Instructor: Paul Levitt
In the political world, betrayal became so commonplace after World War I that people regarded it as their patriotic duty to spy on others and even expose members of their own family. But why did betrayal occur, and why was no one free from the taint of it? In the Soviet Union, for example, the number of betrayers (denouncers) was astronomical, far outstripping, for example, Nazi Germany, where an estimated one per ten thousand “squealed,” as compared to one per five hundred in the Soviet Union.
For the sake of accuracy, I should distinguish between public and private betrayal. The first can be divided into two parts: denouncing and informing. Denouncing usually happens spontaneously and almost always takes a written form: letters written by citizens on their own initiative and in a private capacity. Informing, which is often habitual, excludes reports written by regular police informers. It also excludes officials writing in the line of duty and denunciatory statements solicited from citizens and prisoners in the course of interrogation. Denouncing can be voluntary or involuntary, forced or unforced.
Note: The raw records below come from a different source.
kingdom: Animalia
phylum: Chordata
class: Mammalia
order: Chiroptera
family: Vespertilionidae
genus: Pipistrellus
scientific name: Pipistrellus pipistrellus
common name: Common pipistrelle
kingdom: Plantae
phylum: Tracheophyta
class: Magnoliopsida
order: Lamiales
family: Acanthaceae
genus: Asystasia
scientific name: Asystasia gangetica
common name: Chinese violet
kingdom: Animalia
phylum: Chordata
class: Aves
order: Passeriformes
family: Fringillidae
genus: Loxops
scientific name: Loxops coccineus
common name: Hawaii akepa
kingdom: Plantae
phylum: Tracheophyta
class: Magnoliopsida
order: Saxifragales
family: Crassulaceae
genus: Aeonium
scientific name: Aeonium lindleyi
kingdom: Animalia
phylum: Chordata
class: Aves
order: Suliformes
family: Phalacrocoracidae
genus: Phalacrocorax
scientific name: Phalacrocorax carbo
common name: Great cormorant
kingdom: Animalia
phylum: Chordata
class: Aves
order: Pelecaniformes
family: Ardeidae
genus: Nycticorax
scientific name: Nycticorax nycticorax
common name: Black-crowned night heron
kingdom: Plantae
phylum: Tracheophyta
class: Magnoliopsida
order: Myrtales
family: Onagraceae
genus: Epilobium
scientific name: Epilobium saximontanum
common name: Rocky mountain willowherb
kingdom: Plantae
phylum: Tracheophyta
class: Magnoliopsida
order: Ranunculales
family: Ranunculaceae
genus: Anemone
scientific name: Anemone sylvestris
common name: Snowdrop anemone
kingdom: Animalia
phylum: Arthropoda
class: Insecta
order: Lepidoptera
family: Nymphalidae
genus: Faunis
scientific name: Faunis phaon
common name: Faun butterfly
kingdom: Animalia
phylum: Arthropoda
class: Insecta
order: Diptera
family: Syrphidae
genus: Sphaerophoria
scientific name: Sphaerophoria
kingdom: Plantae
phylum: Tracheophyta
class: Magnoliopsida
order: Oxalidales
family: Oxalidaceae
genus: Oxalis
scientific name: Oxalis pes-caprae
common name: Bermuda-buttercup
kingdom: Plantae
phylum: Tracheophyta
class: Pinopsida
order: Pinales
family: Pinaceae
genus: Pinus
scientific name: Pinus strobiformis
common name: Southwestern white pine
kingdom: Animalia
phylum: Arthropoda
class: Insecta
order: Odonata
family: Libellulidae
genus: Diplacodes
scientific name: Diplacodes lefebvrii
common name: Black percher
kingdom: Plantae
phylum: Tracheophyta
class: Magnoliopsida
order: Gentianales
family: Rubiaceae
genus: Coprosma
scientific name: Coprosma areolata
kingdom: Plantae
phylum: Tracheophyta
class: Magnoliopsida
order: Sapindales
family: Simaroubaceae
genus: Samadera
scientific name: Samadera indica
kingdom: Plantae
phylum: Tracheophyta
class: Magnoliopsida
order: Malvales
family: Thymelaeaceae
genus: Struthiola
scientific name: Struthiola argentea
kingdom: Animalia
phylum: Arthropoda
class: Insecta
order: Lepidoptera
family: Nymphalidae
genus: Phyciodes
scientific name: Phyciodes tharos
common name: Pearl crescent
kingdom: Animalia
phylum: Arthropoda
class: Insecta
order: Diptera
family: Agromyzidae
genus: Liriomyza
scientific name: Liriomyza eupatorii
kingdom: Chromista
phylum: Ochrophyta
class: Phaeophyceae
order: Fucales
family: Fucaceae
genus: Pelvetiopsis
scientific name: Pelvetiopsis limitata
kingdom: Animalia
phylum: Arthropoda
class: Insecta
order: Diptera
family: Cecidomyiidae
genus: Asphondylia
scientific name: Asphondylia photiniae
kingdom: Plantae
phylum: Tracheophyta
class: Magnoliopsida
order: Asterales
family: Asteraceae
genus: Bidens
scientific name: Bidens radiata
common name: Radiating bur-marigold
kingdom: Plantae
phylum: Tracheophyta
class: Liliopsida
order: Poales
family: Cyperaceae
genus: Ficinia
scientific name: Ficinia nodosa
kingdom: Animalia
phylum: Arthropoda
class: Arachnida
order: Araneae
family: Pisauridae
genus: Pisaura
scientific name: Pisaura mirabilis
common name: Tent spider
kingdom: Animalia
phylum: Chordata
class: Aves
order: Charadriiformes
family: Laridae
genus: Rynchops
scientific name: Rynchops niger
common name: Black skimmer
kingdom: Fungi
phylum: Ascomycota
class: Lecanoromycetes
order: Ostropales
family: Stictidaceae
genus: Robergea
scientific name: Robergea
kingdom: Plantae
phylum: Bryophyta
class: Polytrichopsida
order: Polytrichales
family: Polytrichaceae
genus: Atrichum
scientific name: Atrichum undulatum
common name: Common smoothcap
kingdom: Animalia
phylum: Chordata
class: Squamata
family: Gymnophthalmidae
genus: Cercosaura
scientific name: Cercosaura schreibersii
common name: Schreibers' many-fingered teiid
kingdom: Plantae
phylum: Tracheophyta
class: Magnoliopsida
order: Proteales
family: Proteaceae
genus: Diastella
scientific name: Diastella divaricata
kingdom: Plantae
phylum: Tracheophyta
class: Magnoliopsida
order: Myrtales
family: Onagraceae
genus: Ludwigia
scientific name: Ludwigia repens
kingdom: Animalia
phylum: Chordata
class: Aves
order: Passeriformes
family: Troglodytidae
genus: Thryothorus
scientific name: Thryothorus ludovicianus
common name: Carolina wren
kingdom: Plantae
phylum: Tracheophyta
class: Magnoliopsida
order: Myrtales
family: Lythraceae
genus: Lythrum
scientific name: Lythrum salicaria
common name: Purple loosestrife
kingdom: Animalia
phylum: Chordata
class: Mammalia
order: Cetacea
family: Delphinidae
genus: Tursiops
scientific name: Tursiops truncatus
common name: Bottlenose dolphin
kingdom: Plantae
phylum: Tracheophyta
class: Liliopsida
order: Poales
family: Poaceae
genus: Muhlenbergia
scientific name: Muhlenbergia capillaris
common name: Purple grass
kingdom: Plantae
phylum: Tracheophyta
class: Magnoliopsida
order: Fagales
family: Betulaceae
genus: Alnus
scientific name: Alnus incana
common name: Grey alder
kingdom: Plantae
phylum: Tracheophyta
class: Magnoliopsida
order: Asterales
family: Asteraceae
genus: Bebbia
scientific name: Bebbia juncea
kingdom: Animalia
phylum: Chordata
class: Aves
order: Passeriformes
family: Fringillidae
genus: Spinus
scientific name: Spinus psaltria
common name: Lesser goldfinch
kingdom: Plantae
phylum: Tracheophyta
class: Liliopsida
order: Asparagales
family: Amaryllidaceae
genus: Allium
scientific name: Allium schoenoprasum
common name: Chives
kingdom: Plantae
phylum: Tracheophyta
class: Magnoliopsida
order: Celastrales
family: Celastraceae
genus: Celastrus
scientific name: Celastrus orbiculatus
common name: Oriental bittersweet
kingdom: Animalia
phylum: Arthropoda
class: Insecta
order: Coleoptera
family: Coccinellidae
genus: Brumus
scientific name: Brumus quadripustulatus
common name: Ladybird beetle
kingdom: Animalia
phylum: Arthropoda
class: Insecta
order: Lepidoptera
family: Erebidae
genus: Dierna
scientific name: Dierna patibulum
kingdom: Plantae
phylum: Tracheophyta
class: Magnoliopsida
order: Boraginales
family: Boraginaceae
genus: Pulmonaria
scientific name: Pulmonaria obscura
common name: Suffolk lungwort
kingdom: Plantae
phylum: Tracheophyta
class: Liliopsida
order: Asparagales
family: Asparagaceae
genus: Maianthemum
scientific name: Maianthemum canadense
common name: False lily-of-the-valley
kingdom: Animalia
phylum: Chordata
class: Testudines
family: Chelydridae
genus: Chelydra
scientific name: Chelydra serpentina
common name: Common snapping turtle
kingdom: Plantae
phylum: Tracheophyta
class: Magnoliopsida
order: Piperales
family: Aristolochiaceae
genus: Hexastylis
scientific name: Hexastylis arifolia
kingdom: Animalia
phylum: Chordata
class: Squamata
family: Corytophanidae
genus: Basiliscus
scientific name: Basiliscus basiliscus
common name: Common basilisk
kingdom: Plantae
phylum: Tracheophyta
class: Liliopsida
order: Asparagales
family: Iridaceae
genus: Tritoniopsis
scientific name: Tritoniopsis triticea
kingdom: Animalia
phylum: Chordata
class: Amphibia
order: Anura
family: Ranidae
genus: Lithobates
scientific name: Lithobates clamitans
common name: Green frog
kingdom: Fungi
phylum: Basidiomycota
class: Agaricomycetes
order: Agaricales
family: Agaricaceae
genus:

During police interrogations, a person, if subjected to torture, is likely to denounce another. We tend to forgive forced denunciations, but are unforgiving about voluntary informing, such as took place before the U.S. House Committee on Un-American activities.
Private betrayal casts a large net. It can include the loss of love or loyalty, ingratitude, blindness to human needs, self-deception, self-aggrandizement, moral cowardice, and myriad family failures. I intend to explore this theme through poetry (to be announced and distributed), short stories (“The Lady with the Dog,” “Guests of the Nation,” “The Late Colonel’s Daughters,” and “Araby), plays (From Morn to Midnight and The Journey of the Fifth Horse), and novels (The Great Gatsby and The Denouncer, published July 2014).
The writing assignments will involve short papers of analysis and argument, a take-home midterm, and a take-home final.